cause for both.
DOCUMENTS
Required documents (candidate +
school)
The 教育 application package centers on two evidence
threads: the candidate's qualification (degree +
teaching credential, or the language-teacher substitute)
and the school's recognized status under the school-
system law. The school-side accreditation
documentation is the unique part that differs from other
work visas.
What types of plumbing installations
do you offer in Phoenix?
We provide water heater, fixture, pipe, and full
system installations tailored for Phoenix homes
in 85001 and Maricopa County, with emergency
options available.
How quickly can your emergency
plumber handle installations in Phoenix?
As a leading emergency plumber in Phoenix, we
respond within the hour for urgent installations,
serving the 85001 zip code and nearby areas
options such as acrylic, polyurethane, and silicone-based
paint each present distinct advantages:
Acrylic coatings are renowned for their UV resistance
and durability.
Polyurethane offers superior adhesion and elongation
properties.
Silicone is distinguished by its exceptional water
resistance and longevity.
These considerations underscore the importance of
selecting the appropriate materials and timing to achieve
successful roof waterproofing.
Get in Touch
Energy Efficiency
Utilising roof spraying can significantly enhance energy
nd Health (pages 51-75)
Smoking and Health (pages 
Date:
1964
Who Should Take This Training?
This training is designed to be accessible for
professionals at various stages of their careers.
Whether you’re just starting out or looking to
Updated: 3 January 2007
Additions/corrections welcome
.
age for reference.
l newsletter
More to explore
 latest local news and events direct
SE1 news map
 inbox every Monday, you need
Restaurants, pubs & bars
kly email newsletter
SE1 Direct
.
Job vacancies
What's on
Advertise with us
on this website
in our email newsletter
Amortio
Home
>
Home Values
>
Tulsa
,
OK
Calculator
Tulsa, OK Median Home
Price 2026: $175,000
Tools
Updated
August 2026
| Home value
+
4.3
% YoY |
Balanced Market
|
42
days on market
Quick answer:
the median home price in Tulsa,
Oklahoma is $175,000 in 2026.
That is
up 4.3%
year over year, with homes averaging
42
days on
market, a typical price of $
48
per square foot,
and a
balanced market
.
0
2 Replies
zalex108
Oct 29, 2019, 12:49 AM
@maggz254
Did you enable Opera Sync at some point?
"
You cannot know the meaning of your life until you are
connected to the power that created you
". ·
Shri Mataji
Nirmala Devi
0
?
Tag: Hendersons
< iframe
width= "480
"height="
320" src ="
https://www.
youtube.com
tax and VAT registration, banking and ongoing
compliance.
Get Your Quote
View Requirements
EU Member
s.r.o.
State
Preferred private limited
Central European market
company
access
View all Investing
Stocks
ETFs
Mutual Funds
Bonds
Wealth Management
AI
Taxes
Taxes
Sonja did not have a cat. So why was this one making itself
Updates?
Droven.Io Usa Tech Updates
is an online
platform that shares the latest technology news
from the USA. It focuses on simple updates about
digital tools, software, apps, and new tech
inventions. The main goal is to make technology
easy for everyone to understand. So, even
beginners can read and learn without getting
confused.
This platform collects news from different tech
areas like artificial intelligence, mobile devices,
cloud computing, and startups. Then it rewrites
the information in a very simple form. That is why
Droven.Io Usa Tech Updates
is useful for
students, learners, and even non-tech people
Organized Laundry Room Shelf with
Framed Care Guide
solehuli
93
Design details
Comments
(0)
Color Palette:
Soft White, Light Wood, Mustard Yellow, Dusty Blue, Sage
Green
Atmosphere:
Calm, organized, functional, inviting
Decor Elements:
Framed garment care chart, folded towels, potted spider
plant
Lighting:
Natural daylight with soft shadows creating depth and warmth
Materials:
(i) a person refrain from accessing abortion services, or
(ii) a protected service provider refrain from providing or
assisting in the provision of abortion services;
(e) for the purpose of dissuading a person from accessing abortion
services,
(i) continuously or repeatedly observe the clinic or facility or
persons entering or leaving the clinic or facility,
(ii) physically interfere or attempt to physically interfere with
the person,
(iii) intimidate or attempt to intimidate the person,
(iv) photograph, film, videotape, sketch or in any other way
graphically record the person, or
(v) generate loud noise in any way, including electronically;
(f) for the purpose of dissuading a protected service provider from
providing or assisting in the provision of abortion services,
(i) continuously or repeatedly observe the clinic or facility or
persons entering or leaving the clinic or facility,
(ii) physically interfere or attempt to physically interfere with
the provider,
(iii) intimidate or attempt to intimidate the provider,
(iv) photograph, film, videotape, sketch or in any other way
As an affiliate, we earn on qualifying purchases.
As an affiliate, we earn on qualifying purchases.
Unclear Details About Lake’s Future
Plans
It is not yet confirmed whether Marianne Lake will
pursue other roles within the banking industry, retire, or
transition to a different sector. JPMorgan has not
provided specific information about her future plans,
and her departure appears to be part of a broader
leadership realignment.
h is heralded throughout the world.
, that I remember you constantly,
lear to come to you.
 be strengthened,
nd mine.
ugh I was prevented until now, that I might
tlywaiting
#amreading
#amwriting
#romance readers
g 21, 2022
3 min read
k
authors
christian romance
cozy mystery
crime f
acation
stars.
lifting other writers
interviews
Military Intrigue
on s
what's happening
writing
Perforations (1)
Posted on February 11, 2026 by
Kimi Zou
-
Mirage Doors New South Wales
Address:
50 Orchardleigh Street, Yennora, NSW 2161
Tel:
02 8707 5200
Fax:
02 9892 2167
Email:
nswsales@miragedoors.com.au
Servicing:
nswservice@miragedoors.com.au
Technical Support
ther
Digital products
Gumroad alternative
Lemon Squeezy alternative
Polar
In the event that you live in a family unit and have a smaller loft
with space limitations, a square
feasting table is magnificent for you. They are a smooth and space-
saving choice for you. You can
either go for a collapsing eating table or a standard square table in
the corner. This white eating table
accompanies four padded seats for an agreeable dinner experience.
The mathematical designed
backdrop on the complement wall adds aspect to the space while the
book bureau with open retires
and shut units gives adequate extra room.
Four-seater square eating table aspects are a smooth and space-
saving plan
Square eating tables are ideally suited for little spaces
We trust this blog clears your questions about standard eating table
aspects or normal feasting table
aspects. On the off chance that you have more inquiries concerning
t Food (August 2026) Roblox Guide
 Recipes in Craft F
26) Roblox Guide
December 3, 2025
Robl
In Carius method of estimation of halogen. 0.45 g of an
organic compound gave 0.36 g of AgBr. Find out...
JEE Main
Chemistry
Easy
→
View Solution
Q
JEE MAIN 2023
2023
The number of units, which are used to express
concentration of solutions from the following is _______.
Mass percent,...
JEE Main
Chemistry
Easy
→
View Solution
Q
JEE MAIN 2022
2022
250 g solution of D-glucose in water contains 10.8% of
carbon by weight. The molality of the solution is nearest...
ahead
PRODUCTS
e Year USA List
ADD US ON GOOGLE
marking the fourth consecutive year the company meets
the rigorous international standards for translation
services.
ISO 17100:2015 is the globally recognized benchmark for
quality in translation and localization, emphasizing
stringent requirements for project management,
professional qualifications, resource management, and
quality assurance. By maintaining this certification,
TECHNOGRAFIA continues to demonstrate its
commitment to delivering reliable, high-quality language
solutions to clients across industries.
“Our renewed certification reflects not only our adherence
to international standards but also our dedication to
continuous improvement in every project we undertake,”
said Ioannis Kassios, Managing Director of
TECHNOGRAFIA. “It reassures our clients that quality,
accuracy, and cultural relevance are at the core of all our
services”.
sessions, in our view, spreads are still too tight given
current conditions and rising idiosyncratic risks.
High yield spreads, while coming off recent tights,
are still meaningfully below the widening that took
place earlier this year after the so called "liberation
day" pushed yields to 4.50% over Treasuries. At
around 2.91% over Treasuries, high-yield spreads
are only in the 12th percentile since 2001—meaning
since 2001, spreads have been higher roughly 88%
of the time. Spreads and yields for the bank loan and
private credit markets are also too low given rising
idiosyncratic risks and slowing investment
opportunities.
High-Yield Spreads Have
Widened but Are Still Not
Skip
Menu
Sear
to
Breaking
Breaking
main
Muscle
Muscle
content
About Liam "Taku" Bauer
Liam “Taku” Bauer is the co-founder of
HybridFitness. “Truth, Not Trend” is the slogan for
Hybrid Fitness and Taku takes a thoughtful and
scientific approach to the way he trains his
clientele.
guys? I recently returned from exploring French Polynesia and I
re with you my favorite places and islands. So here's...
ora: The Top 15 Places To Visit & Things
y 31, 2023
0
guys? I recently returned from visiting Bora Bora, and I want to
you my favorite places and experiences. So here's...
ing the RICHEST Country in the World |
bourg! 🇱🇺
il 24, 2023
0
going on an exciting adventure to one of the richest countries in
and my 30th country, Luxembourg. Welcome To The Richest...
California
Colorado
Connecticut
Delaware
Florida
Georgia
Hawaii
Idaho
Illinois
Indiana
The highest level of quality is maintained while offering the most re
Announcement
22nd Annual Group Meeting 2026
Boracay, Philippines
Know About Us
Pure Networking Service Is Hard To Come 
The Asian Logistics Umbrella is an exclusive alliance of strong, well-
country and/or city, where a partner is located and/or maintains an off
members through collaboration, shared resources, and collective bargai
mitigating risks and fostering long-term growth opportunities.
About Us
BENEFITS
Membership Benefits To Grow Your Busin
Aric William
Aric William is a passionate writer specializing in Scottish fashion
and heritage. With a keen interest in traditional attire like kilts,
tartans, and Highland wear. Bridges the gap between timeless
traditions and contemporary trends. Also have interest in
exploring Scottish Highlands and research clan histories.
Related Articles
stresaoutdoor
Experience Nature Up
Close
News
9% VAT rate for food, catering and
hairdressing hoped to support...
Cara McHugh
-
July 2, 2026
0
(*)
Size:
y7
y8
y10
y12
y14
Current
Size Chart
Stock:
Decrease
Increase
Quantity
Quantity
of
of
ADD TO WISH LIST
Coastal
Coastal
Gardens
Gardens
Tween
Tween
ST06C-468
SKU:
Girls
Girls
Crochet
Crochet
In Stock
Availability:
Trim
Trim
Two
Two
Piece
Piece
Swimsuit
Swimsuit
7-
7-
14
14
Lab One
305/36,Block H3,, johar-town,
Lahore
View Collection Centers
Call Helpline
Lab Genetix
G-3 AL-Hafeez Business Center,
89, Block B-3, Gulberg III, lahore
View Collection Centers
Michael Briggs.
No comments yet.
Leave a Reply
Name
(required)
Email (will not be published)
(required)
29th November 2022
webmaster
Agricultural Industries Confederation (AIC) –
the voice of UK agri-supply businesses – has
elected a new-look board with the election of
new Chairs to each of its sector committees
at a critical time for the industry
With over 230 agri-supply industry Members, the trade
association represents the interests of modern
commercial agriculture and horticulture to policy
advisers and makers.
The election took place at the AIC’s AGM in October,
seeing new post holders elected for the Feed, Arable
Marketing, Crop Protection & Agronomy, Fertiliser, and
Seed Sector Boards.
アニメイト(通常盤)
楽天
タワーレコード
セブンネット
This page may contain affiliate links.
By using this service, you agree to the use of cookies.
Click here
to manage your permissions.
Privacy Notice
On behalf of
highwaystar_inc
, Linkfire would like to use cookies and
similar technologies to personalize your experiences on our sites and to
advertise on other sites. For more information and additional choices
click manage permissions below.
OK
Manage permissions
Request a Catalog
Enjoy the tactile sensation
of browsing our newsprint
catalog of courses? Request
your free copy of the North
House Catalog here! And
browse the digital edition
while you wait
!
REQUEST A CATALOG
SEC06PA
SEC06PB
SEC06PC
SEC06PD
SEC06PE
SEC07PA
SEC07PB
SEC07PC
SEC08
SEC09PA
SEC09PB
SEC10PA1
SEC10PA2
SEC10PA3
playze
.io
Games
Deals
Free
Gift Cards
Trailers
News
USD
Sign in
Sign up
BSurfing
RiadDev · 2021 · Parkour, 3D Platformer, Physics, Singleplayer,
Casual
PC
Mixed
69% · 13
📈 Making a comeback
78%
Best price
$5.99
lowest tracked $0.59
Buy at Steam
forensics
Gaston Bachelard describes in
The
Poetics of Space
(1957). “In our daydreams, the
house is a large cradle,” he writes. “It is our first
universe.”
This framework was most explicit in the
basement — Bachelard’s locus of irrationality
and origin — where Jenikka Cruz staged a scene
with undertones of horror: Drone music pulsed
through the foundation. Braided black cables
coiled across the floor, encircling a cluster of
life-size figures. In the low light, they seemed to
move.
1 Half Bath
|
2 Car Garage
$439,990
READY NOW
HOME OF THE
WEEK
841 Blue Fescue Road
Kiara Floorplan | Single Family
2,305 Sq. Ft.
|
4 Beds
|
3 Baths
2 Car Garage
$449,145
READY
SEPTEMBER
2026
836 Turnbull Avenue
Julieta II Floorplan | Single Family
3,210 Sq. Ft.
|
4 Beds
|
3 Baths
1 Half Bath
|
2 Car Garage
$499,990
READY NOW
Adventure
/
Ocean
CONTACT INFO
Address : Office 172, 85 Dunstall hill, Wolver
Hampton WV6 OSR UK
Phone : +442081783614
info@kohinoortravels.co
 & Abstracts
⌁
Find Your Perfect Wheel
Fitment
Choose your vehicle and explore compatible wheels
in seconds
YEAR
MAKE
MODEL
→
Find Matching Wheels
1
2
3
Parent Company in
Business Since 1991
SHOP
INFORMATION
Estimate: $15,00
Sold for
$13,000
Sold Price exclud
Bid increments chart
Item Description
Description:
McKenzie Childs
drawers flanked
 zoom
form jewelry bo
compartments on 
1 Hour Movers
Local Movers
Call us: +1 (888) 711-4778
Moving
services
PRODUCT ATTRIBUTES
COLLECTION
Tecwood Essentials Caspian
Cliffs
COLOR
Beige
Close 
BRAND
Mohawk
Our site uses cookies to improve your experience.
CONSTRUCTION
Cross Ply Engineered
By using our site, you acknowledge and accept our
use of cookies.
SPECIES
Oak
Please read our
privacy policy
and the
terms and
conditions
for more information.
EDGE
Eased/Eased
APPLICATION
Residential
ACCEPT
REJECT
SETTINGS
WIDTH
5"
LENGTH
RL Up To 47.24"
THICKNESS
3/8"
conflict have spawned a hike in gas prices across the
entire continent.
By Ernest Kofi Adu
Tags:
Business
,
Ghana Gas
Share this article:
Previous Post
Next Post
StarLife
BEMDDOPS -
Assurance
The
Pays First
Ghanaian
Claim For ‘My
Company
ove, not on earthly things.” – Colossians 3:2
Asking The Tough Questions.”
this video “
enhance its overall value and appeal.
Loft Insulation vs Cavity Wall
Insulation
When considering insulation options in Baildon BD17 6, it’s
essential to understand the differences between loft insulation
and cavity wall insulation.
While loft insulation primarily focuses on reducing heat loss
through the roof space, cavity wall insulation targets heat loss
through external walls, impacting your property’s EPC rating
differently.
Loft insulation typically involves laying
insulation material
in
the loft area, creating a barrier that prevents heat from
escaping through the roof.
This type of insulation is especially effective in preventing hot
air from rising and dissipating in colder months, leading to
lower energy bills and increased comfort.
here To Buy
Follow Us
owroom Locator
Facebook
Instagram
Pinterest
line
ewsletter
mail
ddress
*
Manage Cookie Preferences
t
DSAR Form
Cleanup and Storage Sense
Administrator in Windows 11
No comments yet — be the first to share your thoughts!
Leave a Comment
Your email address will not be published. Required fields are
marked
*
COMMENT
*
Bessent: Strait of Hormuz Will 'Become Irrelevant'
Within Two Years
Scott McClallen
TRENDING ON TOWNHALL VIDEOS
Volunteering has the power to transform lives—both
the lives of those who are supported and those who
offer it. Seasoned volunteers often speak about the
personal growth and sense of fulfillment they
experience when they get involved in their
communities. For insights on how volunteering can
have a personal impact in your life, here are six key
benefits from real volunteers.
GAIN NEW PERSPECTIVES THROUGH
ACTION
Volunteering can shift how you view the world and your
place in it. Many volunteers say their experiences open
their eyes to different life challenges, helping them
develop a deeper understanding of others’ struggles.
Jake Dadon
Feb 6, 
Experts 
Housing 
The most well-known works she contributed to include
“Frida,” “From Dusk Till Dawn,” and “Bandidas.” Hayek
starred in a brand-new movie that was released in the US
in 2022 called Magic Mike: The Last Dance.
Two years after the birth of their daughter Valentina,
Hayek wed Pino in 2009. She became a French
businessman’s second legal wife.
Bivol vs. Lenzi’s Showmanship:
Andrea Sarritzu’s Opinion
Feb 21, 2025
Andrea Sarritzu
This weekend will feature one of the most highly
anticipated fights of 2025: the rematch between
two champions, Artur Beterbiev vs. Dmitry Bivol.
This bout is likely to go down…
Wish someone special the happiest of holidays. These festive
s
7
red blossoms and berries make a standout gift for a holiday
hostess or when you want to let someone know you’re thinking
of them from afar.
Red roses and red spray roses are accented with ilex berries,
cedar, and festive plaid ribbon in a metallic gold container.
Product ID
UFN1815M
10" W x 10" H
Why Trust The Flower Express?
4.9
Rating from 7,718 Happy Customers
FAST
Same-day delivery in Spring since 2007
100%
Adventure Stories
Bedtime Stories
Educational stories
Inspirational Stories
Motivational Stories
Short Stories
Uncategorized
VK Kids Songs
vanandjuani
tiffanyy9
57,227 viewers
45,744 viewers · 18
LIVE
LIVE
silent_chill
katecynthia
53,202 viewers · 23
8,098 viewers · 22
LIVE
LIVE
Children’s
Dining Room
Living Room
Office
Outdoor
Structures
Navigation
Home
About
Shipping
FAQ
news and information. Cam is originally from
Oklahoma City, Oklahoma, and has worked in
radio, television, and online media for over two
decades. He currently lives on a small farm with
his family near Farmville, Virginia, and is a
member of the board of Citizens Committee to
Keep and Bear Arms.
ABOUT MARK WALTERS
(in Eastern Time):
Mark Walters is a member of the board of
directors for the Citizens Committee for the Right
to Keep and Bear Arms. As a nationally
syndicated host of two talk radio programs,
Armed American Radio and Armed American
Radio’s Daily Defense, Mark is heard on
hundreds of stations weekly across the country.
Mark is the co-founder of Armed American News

● ● ● ● ●

All that is needed is the exact run of lines above from the line containing "and cavity wall insulation." through the line containing "escaping through the roof.", both of them included.

and cavity wall insulation.
While loft insulation primarily focuses on reducing heat loss
through the roof space, cavity wall insulation targets heat loss
through external walls, impacting your property’s EPC rating
differently.
Loft insulation typically involves laying
insulation material
in
the loft area, creating a barrier that prevents heat from
escaping through the roof.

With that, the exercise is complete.